:: Aim of the task ::
Search the records for the word "đẳng" and report each line that has it.

--- Exercise input Enclosed Below ---

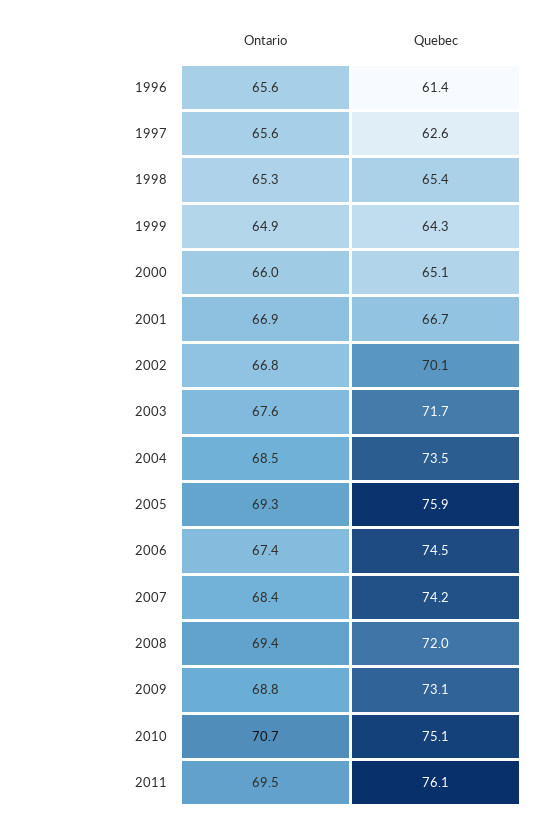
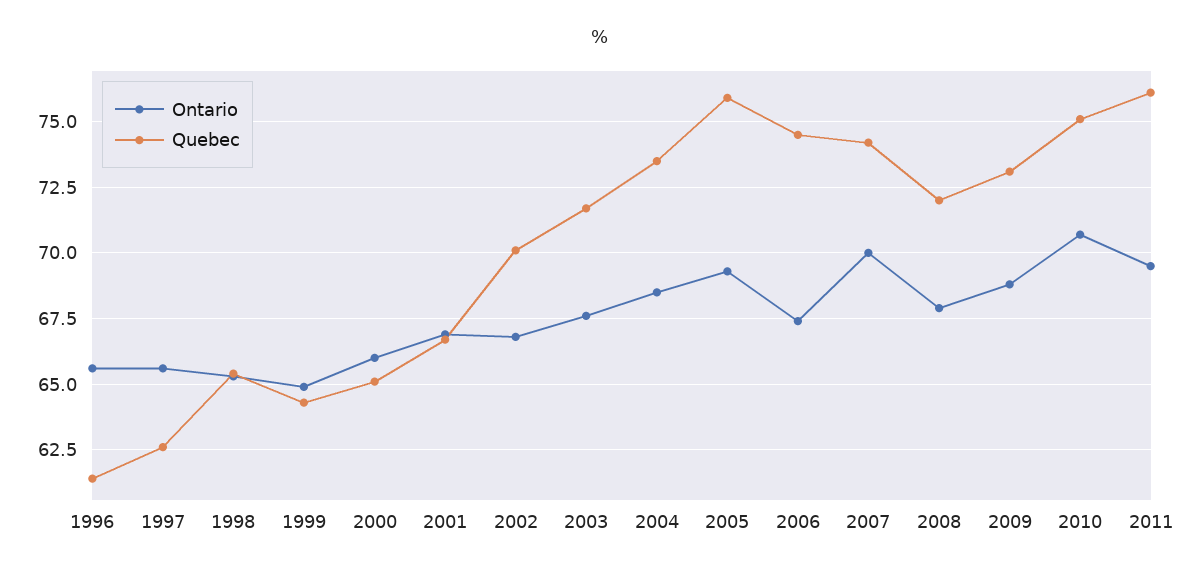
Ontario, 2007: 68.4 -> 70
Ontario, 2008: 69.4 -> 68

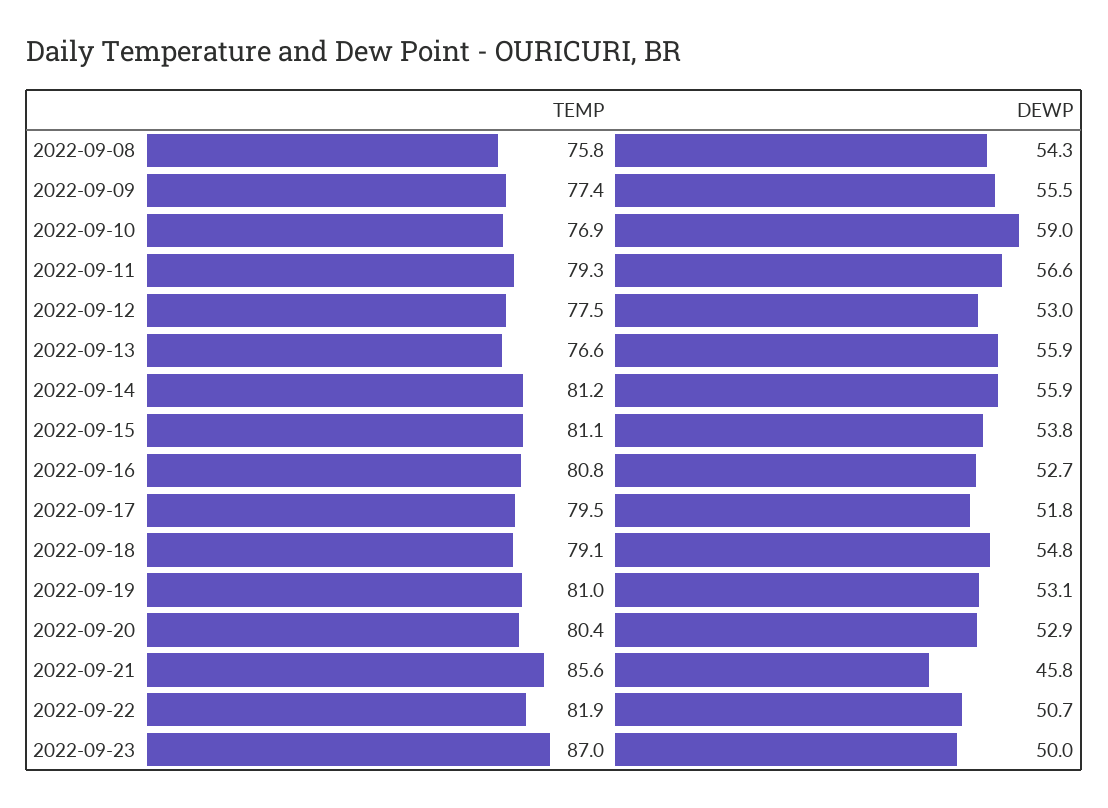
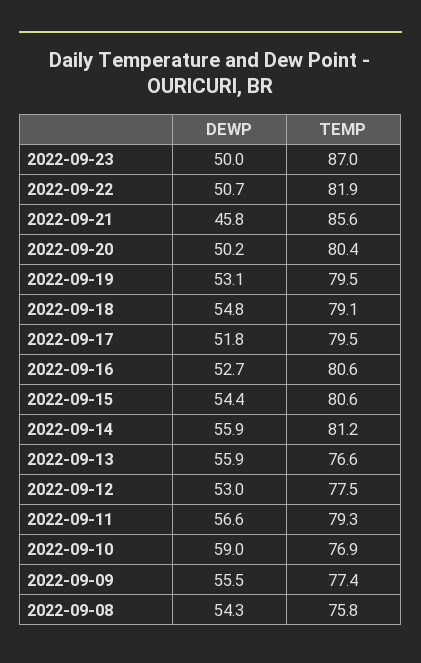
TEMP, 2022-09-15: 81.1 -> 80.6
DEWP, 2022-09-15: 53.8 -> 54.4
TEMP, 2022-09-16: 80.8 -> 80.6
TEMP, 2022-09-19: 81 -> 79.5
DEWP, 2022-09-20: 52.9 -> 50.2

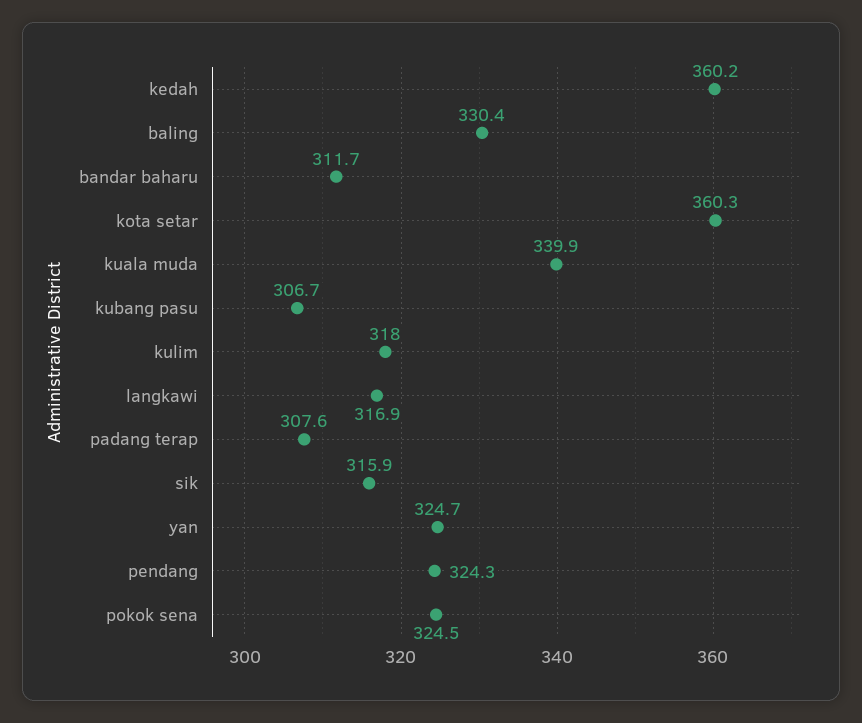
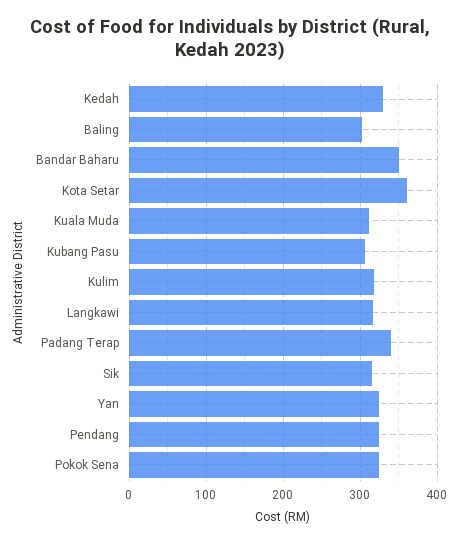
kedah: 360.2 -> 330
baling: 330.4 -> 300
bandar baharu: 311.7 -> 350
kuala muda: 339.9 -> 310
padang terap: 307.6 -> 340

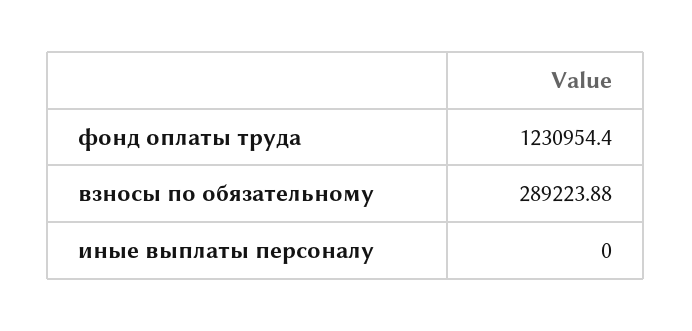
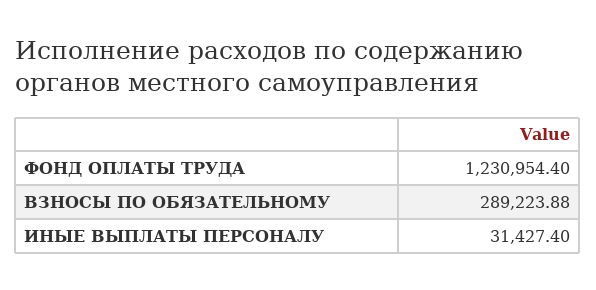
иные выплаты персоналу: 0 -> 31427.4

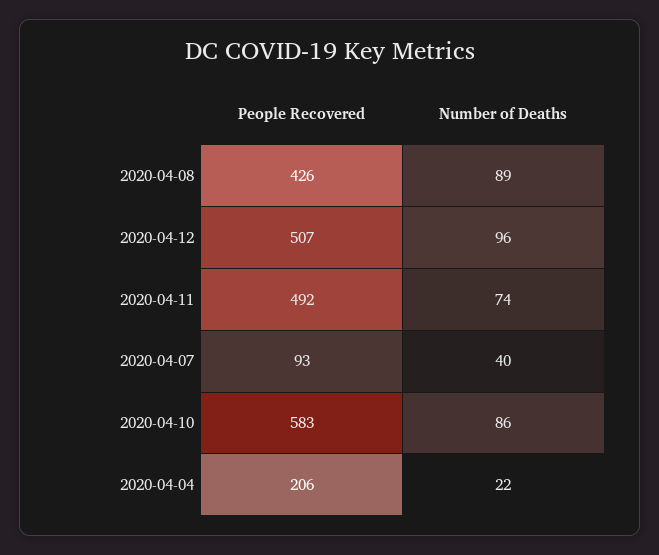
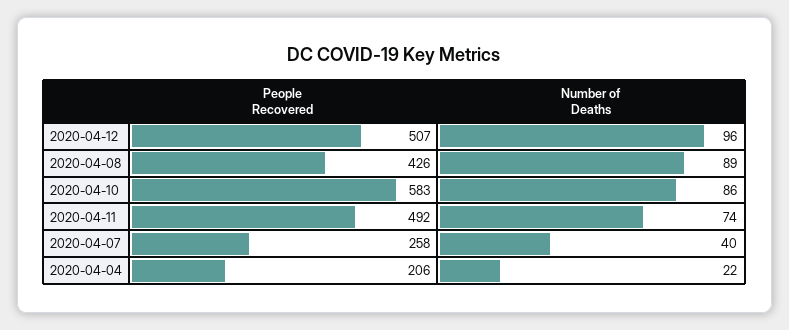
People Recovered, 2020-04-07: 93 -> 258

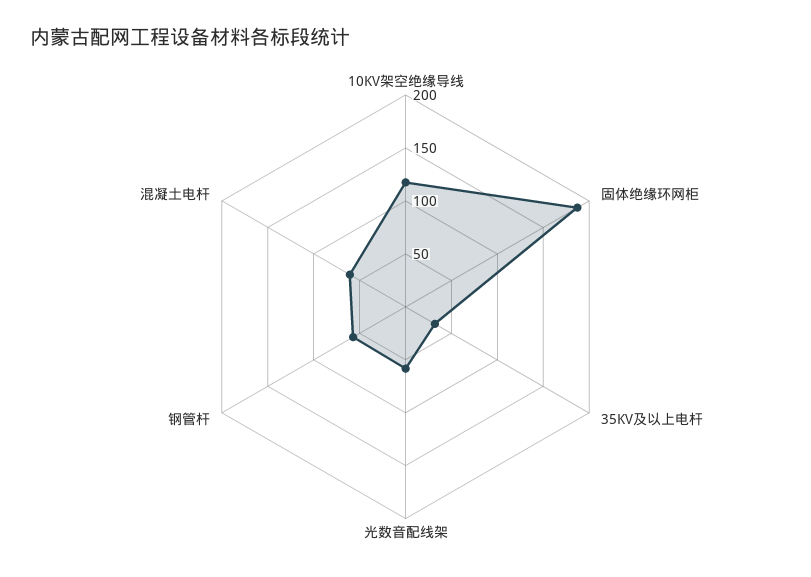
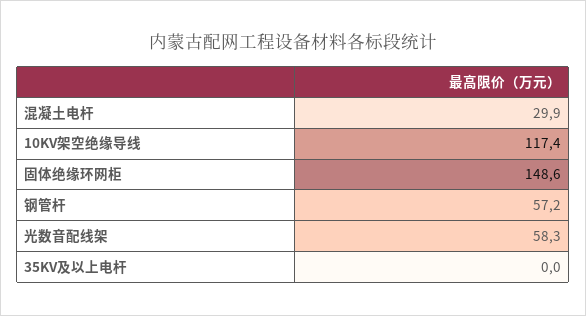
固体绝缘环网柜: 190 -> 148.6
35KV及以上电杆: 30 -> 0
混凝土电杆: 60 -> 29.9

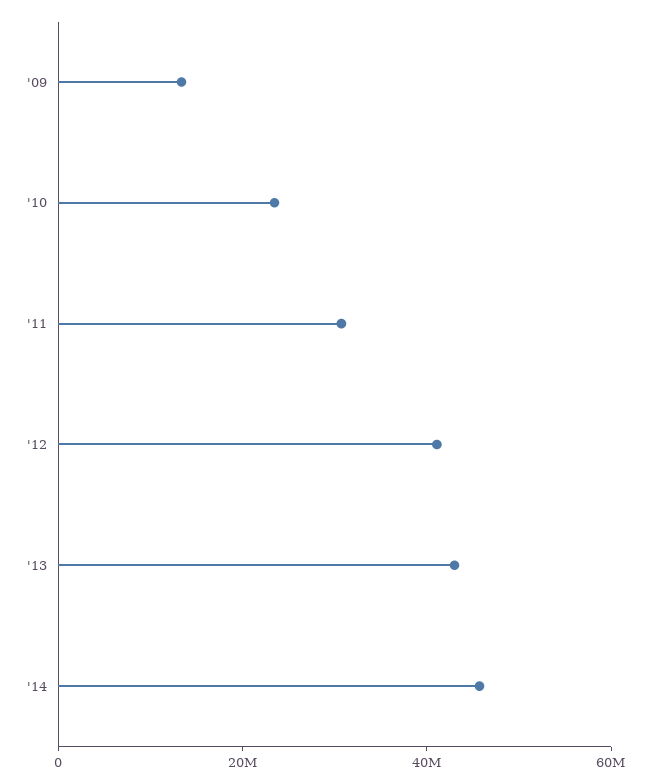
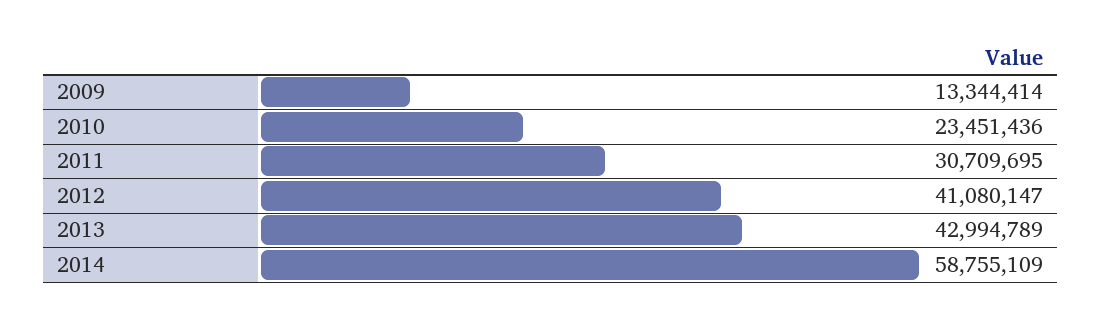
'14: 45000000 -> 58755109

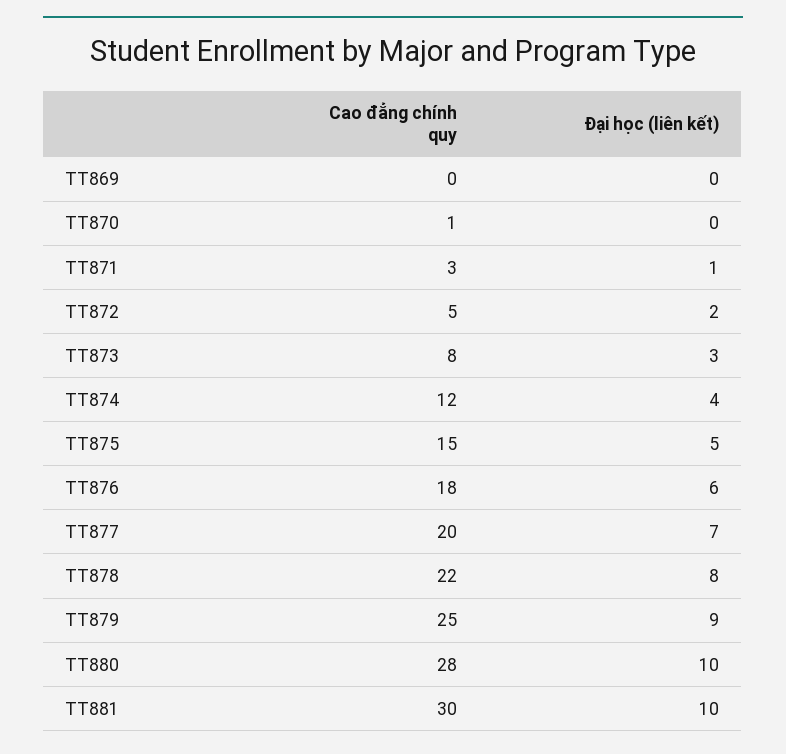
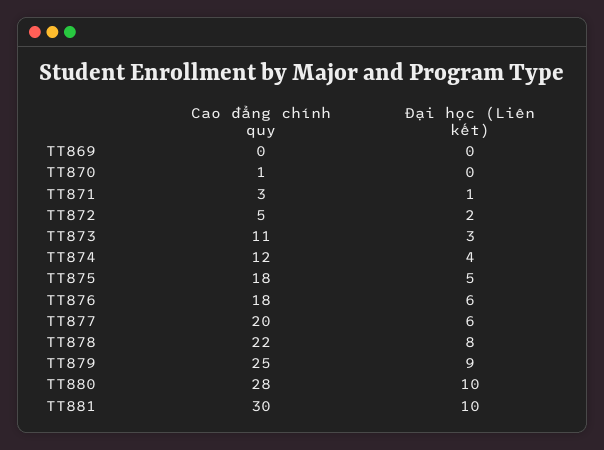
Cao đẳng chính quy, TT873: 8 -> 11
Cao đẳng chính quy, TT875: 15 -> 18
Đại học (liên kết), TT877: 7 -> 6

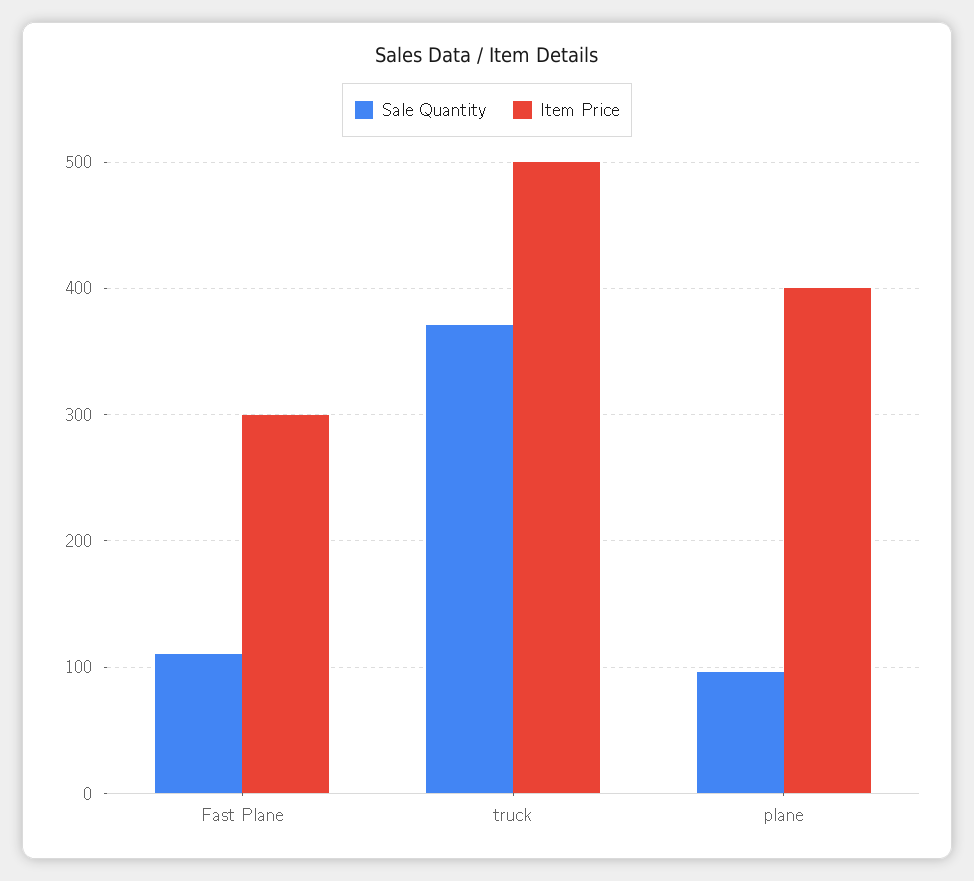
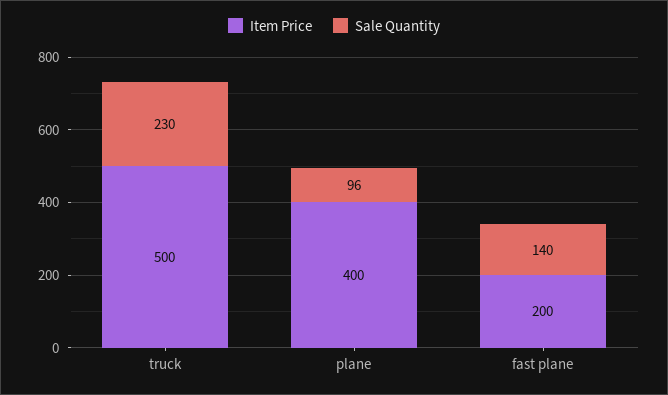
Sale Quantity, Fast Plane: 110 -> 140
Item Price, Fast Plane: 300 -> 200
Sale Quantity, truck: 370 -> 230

--- End of Enclosed Exercise input ---

:: Response area ::
Cao đẳng chính quy, TT873: 8 -> 11
Cao đẳng chính quy, TT875: 15 -> 18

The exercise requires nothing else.